Через три дня Шпанагель вновь вызвал меня: – Ну, что надумал?

– Спасибо за доверие, товарищ генерал-майор, но – Нет.

– Что ж так? – Шпанагель даже не удивился моему отказу.

– Лучше уйти на пенсию хорошим начальником артиллерии, чем плохим командиром полка.

Генерал задумчиво посмотрел на меня: – Да, Копытов, в твоих словах есть здравый смысл. Иди служи.

Через неделю стало известно – генерал-майор Шпанагель переведён на должность начальника нашего артиллерийского училища. То есть его всё-таки «съели».

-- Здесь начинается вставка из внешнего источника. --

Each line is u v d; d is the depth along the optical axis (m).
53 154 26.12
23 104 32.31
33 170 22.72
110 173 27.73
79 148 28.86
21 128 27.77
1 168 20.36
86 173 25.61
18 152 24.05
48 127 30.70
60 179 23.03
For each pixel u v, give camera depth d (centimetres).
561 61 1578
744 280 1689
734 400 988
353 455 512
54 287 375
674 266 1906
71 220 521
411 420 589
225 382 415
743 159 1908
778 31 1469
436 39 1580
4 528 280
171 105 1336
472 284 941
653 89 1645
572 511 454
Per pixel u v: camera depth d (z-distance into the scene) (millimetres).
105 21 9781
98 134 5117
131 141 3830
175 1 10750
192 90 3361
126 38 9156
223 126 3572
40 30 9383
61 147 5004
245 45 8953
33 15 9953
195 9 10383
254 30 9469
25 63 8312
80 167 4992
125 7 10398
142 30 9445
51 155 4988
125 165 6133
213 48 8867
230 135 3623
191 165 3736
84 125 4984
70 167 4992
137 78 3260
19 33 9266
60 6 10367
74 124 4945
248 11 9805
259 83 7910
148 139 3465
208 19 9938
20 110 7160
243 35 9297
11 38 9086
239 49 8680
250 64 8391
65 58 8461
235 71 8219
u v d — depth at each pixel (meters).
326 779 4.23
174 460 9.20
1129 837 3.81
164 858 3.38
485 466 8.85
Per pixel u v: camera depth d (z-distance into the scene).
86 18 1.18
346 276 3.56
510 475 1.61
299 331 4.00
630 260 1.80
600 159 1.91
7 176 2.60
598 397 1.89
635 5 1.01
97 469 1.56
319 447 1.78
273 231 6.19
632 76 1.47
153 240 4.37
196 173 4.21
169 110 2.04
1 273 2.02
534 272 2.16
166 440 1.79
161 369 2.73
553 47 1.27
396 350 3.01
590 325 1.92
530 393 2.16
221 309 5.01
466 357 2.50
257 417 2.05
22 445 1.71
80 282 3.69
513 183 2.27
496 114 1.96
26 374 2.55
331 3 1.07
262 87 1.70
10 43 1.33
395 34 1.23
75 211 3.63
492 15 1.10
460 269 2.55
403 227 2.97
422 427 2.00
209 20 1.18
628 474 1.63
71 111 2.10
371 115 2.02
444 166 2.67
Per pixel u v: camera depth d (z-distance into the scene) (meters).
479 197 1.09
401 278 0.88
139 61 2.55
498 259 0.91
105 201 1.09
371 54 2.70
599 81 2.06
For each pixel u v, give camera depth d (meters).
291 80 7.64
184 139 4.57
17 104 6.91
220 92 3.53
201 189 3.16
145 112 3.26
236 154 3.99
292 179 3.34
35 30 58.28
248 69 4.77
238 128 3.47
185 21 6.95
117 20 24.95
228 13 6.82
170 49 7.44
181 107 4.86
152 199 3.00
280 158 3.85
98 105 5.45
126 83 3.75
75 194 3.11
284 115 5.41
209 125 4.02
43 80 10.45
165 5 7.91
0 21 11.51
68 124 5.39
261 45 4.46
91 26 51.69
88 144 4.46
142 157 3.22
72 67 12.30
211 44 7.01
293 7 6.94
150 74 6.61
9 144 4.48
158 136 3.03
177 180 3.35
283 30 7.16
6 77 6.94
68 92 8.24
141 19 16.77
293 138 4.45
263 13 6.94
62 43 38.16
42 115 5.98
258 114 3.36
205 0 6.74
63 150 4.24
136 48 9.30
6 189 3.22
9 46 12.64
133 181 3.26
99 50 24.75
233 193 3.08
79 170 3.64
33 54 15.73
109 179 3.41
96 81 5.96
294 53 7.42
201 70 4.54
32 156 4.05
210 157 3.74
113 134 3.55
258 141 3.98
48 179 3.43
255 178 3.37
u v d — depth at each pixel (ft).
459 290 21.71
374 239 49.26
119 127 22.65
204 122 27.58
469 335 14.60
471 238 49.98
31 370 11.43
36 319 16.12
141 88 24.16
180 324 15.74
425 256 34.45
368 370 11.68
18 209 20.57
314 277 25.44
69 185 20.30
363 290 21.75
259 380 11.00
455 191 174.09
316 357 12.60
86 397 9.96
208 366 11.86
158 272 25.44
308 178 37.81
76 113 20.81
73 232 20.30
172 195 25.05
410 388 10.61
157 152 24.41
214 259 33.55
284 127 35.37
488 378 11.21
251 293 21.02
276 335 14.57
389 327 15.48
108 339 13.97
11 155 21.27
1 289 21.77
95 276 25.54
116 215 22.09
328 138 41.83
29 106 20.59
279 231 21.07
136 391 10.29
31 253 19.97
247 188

Шпанагель служил у нас в округе с 94 года. Ходили слухи, что он был очень дружен с тогдашним министром обороны Грачёвым и тот его, полковника, поставил на начальника ракетных войск и артиллерии округа, а затем дал генерала. Генерал был личностью противоречивой. Умный и грамотный артиллерист. Боевой офицер. Волевой. Громадный боевой опыт. Умел доходчиво, на высоком методическом уровне проводить интересные занятия по применению артиллерии. Это с одной стороны. С другой: тяжёлый характер, нетактичное поведение (это ещё мягко было сказано) в отношении к своим подчинённым, которое зачастую носило оскорбительный характер. Желание унизить и подмять под себя офицеров всех рангов ниже себя, отталкивало от него многих даже лояльных офицеров и вызывало общее недовольство против него. Многие терпеливо сносили его выходки, что было с их стороны ошибкой. Не давали ему отпор, чем всё более и более развязывая ему руки. Были и такие, но их было меньшинство в нём оказался и я, которые могли открыто дать ему отпор, не боясь последствий. С такими Шпанагель вёл себя уважительно. Когда он пришёл в округ, то был чуть ли не единственным боевым генералом и с пренебрежением относился к своим коллегам по штабу. Что тоже создавало вокруг него вакуум человеческих или приятельских отношений. И вскоре получилось так, что большинство офицеров штаба округа готовы были подставить ему подножку. Тем более что после первой Чечни в штабе округа появились офицеры, которые тоже «считали» себя боевыми офицерами.